Swap "navigation" for "visite" in the lines from the one holding "Nous respectons votre vie privée." through the one holding "Politique de confidentialité", both included. Write out only those lines, with nothing else altered.

RECORDS SHOWN
★ ★ ★

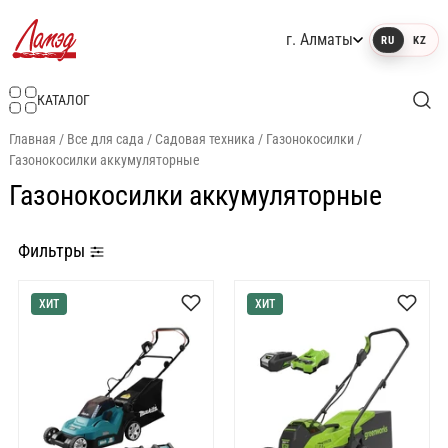
г. Алматы
RU
KZ
Интернет-магазин Ламэд
КАТАЛОГ
Главная
/
Все для сада
/
Садовая техника
/
Газонокосилки
/
Газонокосилки аккумуляторные
Газонокосилки аккумуляторные
Фильтры
ХИТ
ХИТ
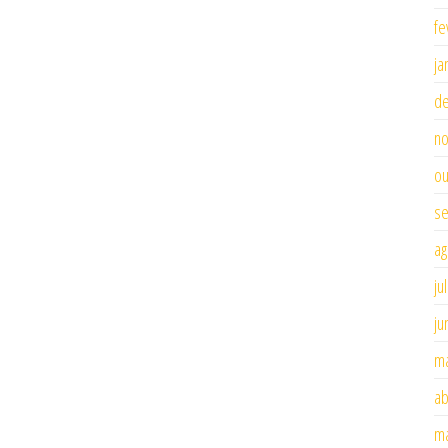
fe
ja
d
n
ou
se
ag
ju
ju
ma
ab
ma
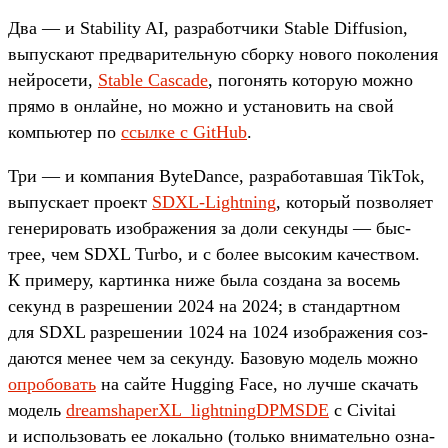
Два — и Stability AI, раз­работ­чики Stable Diffusion,
выпус­кают пред­варитель­ную сбор­ку нового поколе­ния
ней­росети,
Stable Cascade
, погонять которую мож­но
пря­мо в онлай­не, но мож­но и уста­новить на свой
компь­ютер по
ссыл­ке с GitHub
.
Три — и ком­пания ByteDance, раз­работав­шая TikTok,
выпус­кает про­ект
SDXL-Lightning
, который поз­воля­ет
генери­ровать изоб­ражения за доли секун­ды — быс­
трее, чем SDXL Turbo, и с более высоким качес­твом.
К при­меру, кар­тинка ниже была соз­дана за восемь
секунд в раз­решении 2024 на 2024; в стан­дар­тном
для SDXL раз­решении 1024 на 1024 изоб­ражения соз­
дают­ся менее чем за секун­ду. Базовую модель мож­но
оп­робовать
на сай­те Hugging Face, но луч­ше ска­чать
модель
dreamshaperXL_lightningDPMSDE
с Civitai
и исполь­зовать ее локаль­но (толь­ко вни­матель­но озна­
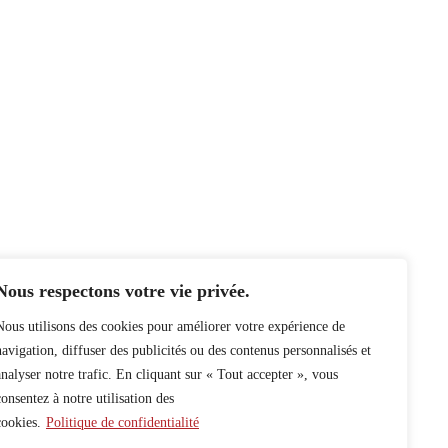
Nous respectons votre vie privée.
Nous utilisons des cookies pour améliorer votre expérience de
navigation, diffuser des publicités ou des contenus personnalisés et
analyser notre trafic. En cliquant sur « Tout accepter », vous
consentez à notre utilisation des
cookies.
Politique de confidentialité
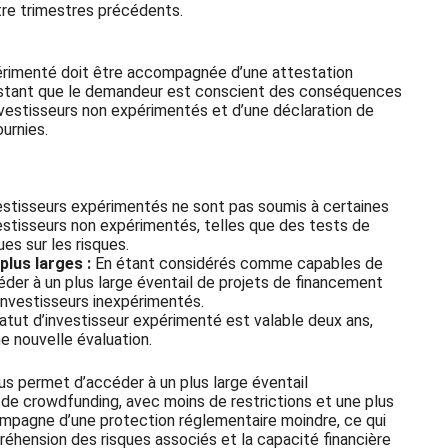
re trimestres précédents.
périmenté doit être accompagnée d’une attestation
ttestant que le demandeur est conscient des conséquences
investisseurs non expérimentés et d’une déclaration de
ournies.
stisseurs expérimentés ne sont pas soumis à certaines
estisseurs non expérimentés, telles que des tests de
s sur les risques.
lus larges :
En étant considérés comme capables de
éder à un plus large éventail de projets de financement
 investisseurs inexpérimentés.
atut d’investisseur expérimenté est valable deux ans,
une nouvelle évaluation.
s permet d’accéder à un plus large éventail
 de crowdfunding, avec moins de restrictions et une plus
compagne d’une protection réglementaire moindre, ce qui
préhension des risques associés et la capacité financière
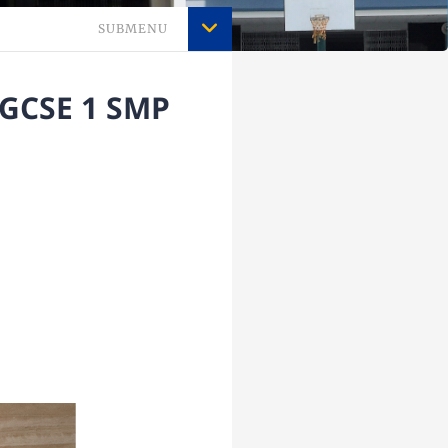
SUBMENU
IGCSE 1 SMP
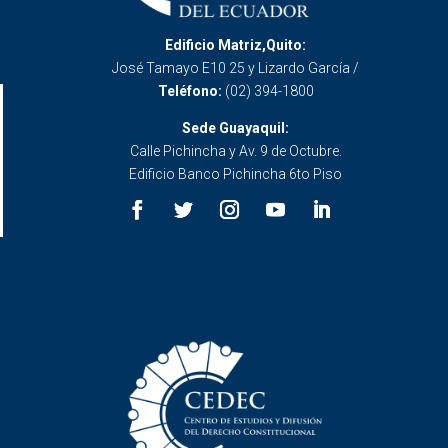
Edificio Matriz,Quito:
José Tamayo E10 25 y Lizardo García /
Teléfono:
(02) 394-1800
Sede Guayaquil:
Calle Pichincha y Av. 9 de Octubre.
Edificio Banco Pichincha 6to Piso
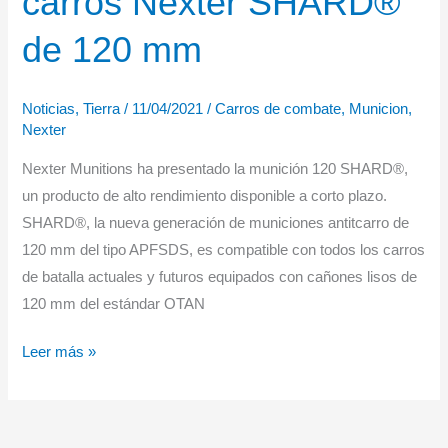
carros Nexter SHARD®
los
carros
de 120 mm
de
combate
Noticias
,
Tierra
/
11/04/2021
/
Carros de combate
,
Municion
,
Nexter
Nexter Munitions ha presentado la munición 120 SHARD®,
un producto de alto rendimiento disponible a corto plazo.
SHARD®, la nueva generación de municiones antitcarro de
120 mm del tipo APFSDS, es compatible con todos los carros
de batalla actuales y futuros equipados con cañones lisos de
120 mm del estándar OTAN
Nueva
Leer más »
munición
para
carros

★ ★ ★

WRITTEN RESPONSE
Nous respectons votre vie privée.
Nous utilisons des cookies pour améliorer votre expérience de
visite, diffuser des publicités ou des contenus personnalisés et
analyser notre trafic. En cliquant sur « Tout accepter », vous
consentez à notre utilisation des
cookies.
Politique de confidentialité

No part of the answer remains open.